* _Assignment_:
Once the pictures are removed, reproduce what is left of the data below exactly.

(Exercise material Opens)

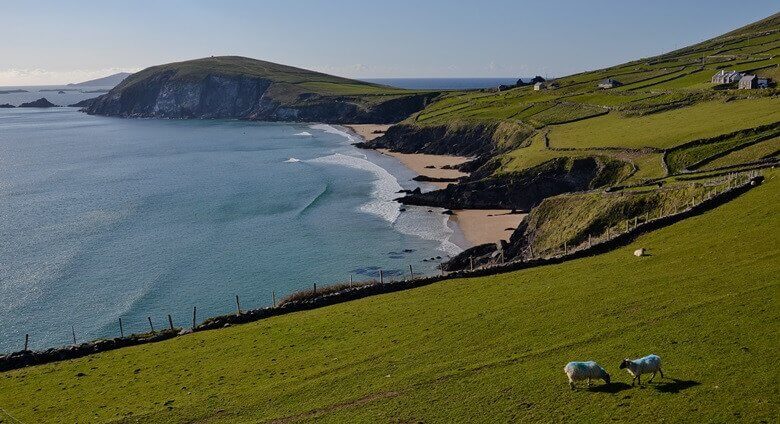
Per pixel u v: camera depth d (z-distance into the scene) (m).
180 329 51.31
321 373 37.09
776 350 29.48
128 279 79.56
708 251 47.25
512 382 31.77
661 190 72.38
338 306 52.59
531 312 41.84
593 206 76.62
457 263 81.88
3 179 161.75
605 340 34.78
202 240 98.19
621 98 166.12
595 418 26.91
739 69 181.75
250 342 45.34
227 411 33.69
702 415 25.52
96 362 45.00
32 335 62.56
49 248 93.94
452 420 29.19
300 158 195.50
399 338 41.19
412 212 114.50
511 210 112.19
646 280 43.91
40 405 37.44
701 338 32.44
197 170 174.38
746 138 91.31
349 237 98.62
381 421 30.20
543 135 139.38
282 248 93.19
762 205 55.19
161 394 37.25
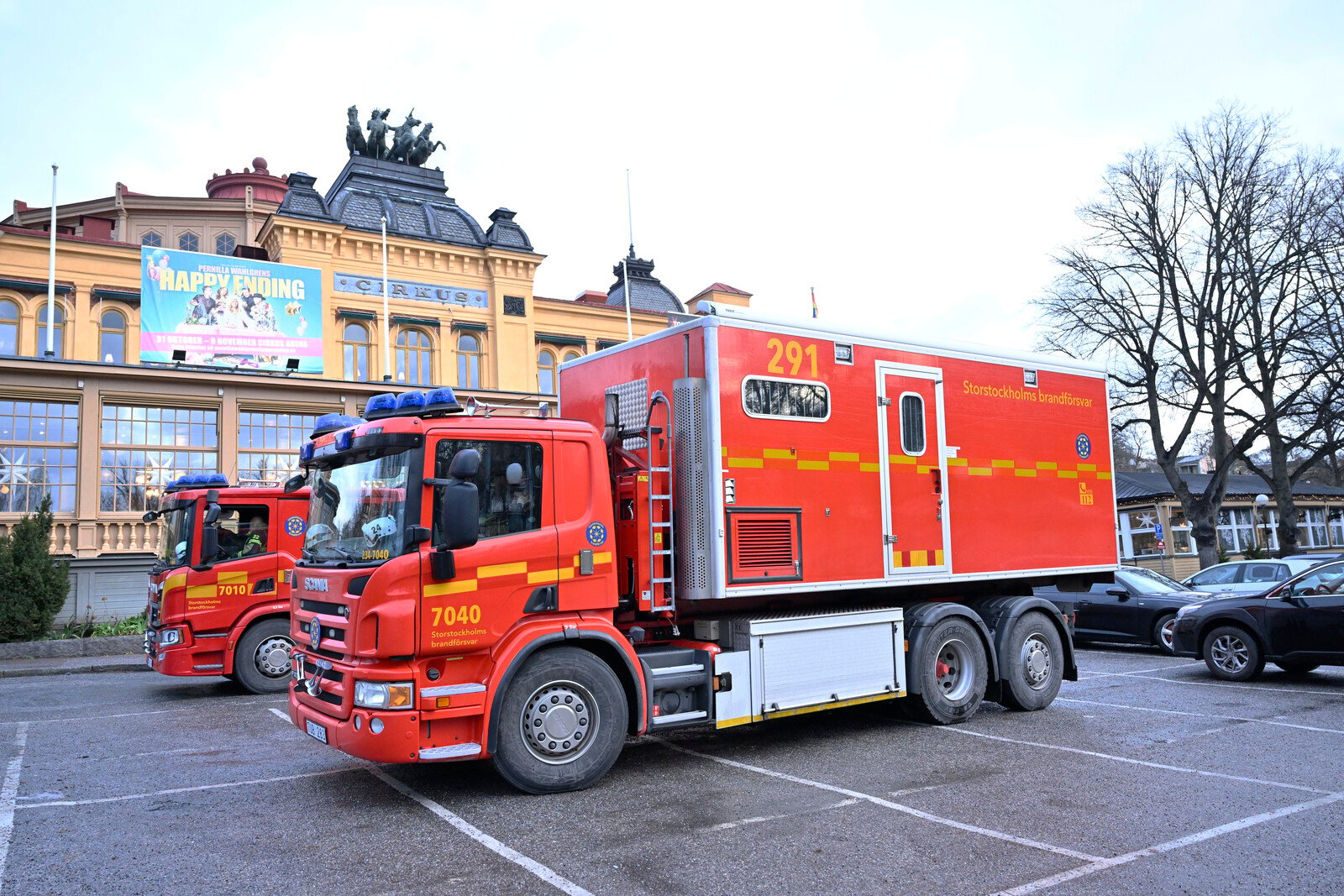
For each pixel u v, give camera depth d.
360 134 29.16
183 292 21.44
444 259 27.11
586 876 4.66
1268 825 5.36
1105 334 28.45
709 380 7.00
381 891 4.50
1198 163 27.34
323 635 6.28
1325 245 25.47
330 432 7.12
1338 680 11.10
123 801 6.25
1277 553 29.75
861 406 8.03
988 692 9.17
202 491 11.43
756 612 7.64
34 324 23.39
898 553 8.11
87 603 17.97
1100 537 9.98
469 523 5.64
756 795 6.14
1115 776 6.54
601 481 6.65
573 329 30.00
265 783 6.70
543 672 6.18
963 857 4.87
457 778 6.74
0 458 18.17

(Exercise material Closes)

* _Task output_:
Per pixel u v: camera depth d (z-distance into the scene) (m).
180 329 51.31
321 373 37.09
776 350 29.48
128 279 79.56
708 251 47.25
512 382 31.77
661 190 72.38
338 306 52.59
531 312 41.84
593 206 76.62
457 263 81.88
3 179 161.75
605 340 34.78
202 240 98.19
621 98 166.12
595 418 26.91
739 69 181.75
250 342 45.34
227 411 33.69
702 415 25.52
96 362 45.00
32 335 62.56
49 248 93.94
452 420 29.19
300 158 195.50
399 338 41.19
412 212 114.50
511 210 112.19
646 280 43.91
40 405 37.44
701 338 32.44
197 170 174.38
746 138 91.31
349 237 98.62
381 421 30.20
543 135 139.38
282 248 93.19
762 205 55.19
161 394 37.25
For each pixel u v, give camera depth d.
360 134 29.16
183 292 21.44
444 259 27.11
586 876 4.66
1268 825 5.36
1105 334 28.45
709 380 7.00
381 891 4.50
1198 163 27.34
323 635 6.28
1325 245 25.47
330 432 7.12
1338 680 11.10
123 801 6.25
1277 553 29.75
861 406 8.03
988 692 9.17
202 491 11.43
756 612 7.64
34 324 23.39
898 553 8.11
87 603 17.97
1100 537 9.98
469 523 5.64
756 795 6.14
1115 776 6.54
601 481 6.65
573 329 30.00
265 783 6.70
543 672 6.18
963 857 4.87
457 778 6.74
0 458 18.17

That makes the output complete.